Loro non appartengono al passato, non sono figli dei loro padri che sono cresciuti vicino a quelle tombe antiche senza mai violarle. Per loro nelle necropoli ci sono solo anticaglie, cose vecchie. Non sono più cose sacre. L'ingenuità di chi ha seppellito quelle cose li fa ridere, anzi, si chiedono come sia possibile che un popolo abbia lasciato sotto terra tutte quelle ricchezze proprio per delle anime. Gli etruschi hanno dedicato la loro arte, la loro maestranza, le loro risorse all'invisibile. Per i tombaroli semplicemente l'invisibile non esiste.

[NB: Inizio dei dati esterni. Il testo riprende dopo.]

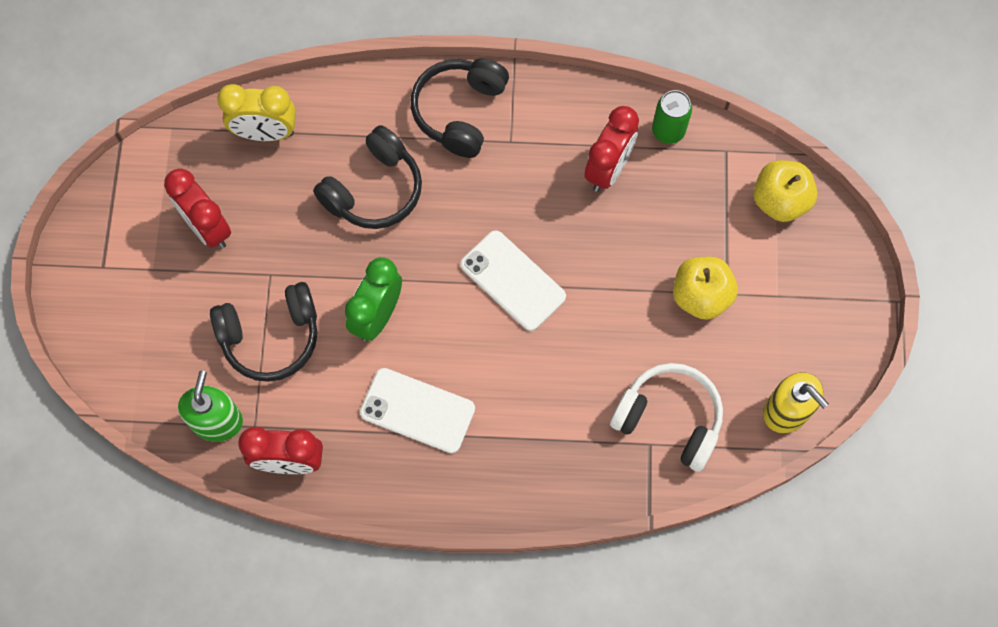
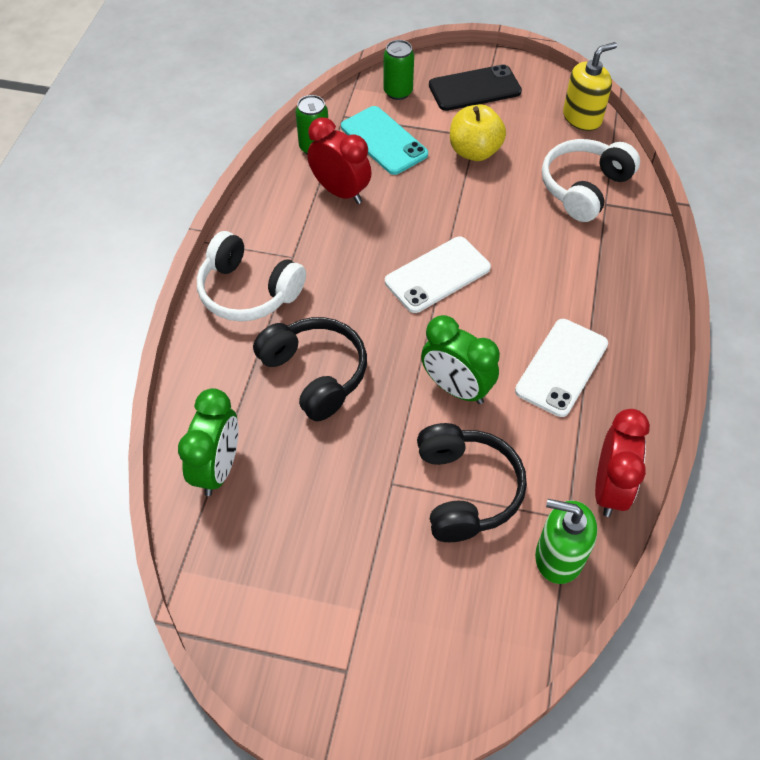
camera: 80 degrees left, 15 degrees down
(207, 228) = (321, 542): red clock -> none
(265, 133) = (218, 468): yellow clock -> green clock
(460, 112) = (248, 291): black headphones -> white headphones
(695, 199) = (384, 140): none -> turquoise phone
(780, 201) = (398, 92): yellow apple -> green can
(808, 284) = (474, 88): none -> black phone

Per Alice Rohrwacher il tema dell'aldilà è una questione personale. Interrogata sul suo rapporto con l'aldilà, la regista spiega: "Io ho un rapporto molto simile con il visibile e l'invisibile. Come rispetto il visibile, rispetto l'invisibile". Sulla questione risponde anche Isabella Rossellini, che nel film è stata invecchiata per interpretare Flora, l'anziana insegnante di canto che non si arrende alla perdita della figlia Beniamina: "Ho una grande ammirazione dei film di Alice Rohrwacher, così quando mi ha offerto una parte sono rimasta contenta - ricorda - poi l'ho chiamata e le ho detto: 'questo film ha a che fare con la morte?' Lei mi ha risposto - ricorda ancora - no, con l'aldilà. Allora mi ha convinta. Io quando penso all'aldilà - aggiunge - mi viene in mente sempre quello che diceva Luciano De Crescenzo: 'io non sono credente, io sono sperante'".
Come sempre nel film di Alice Rohrwacher recita, seppure stavolta in un ruolo non da protagonista, la sorella Alba. "Il mio è personaggio di Frida che ci siamo divertite a mettere in scena andava ad attingere al codice delle fiabe per la sua genesi - racconta l'attrice - rappresenta l'avidità, è un'entità immateriale. Rappresenta la brama di ricchezza che affligge l'umanità. Con Alice ci stiamo divertendo a raccontare, naturalmente nel suo mondo, dei personaggi sempre più neri. Nelle 'Meraviglie' e in 'Lazzaro felice' i miei personaggi hanno grande empatia. Poi ne 'Le pupille' (cortometraggio prodotto da Alfonso Cuaron candidato all'Oscar) fino al personaggio di Frida de 'La Chimera' l'empatia è meno presente e ci dà la possibilità di osare e stupirci di noi stesse e anche del lavoro che possiamo fare insieme", conclude.